(Dataset records)
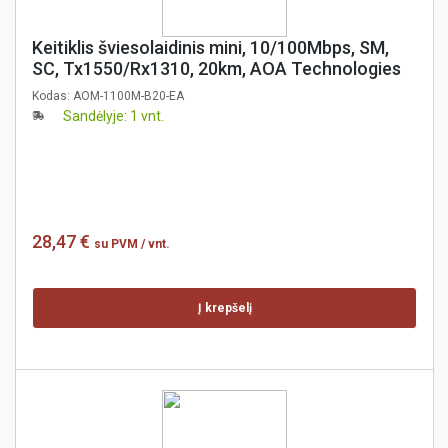
Keitiklis šviesolaidinis mini, 10/100Mbps, SM,
SC, Tx1550/Rx1310, 20km, AOA Technologies
Kodas:
AOM-1100M-B20-EA
Sandėlyje: 1 vnt.
28,47 €
su PVM
/ vnt.
Į krepšelį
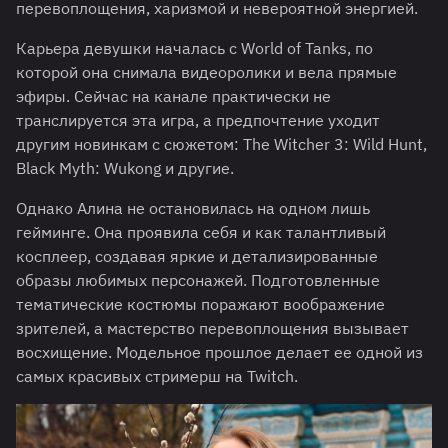
перевоплощения, харизмой и невероятной энергией.
Карьера девушки началась с World of Tanks, по
которой она снимала видеоролики и вела прямые
эфиры. Сейчас на канале практически не
транслируется эта игра, а предпочтение уходит
другим новинкам с сюжетом: The Witcher 3: Wild Hunt,
Black Myth: Wukong и другие.
Однако Алина не остановилась на одном лишь
гейминге. Она проявила себя и как талантливый
косплеер, создавая яркие и детализированные
образы любимых персонажей. Подготовленные
тематические костюмы поражают воображение
зрителей, а мастерство перевоплощения вызывает
восхищение. Модельное прошлое делает ее одной из
самых красивых стримерш на Twitch.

Work request: Go line by line through the data and copy any that contain "перевоплощения".

Output of the task:
перевоплощения, харизмой и невероятной энергией.
зрителей, а мастерство перевоплощения вызывает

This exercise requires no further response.